Manuel Ocampo & Irene Iré
Manuel Ocampo and Irene Iré accomplish the often-difficult task of formulating a joint show that appears cohesive without sacrificing the styles of either artist. Their different styles of abstract and figurative, colorful and subdued seem to be engaged in a conversation where both sides come to the same conclusion, just from different angles. Each grapples with organic forms, but from opposite sides of the spectrum.
Iré’s works have implications of figurative play, along with strong color schemes and the impression that they may be prints instead of paintings. Ocampo’s works, on the other hand, appear rooted in traditional forms with thick, buttery brushstrokes over symbolic forms rendered in a fashion similar to his obvious influence, Francisco Goya. Ocampo and Iré’s paintings give the viewer a break from viewing the same style over and over, and it could almost be inferred that the works are stronger together than apart.

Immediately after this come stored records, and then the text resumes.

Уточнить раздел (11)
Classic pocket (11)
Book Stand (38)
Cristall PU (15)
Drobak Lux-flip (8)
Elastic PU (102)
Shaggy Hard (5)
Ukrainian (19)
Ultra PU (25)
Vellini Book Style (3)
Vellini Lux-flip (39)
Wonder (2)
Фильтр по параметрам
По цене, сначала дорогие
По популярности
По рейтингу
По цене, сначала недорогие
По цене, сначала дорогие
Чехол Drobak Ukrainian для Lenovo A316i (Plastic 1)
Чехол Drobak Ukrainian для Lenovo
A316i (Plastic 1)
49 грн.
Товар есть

The influence of Spanish painter and printmaker, Francisco Goya is obvious given not only the title of the collection, but also the works themselves. This influence is palpable in different ways for both artists, as Ocampo has an almost copycat style to Goya’s paintings—particularly the Black Paintings (1819-1823)—while Iré’s work is reminiscent of Goya’s etchings.
One aspect that is impossible to ignore is the artists’ blatant sense of humor as demonstrated through their titles, along with the content that is at times sexual, demonic, and to conservatives who most likely will never view these works, disturbing. Peering closely at Iré’s My Knee As A Medium, or Entretiens Sur les Sciences Secrètes (2017), one can find Baphomet. Meanwhile, in Abstenciones, Abscenciones e (In)Continencias (Iré, 2017), which beautifully mimics Ocampo’s Trials (2017), a phantom appears to be enchanting some skeletal figures.
It is in this bizarre word play (my personal favorite being ¼ mitad de Chicharrones para la Oligarquia Hambrienta (2017) along with the dark, yet familiar visual landscape that Iré and Ocampo bring a delightful breath of fresh air.
Manuel Ocampo & Irene Iré, “Monument To The Pathetic Sublime: Resuscitating Goya or an All-out Attempt at Transcendence,” April 8 – May 21, 2017 at Coagula Curatorial, 974 Chung King Road, Los Angeles, coagulacuratorial.com.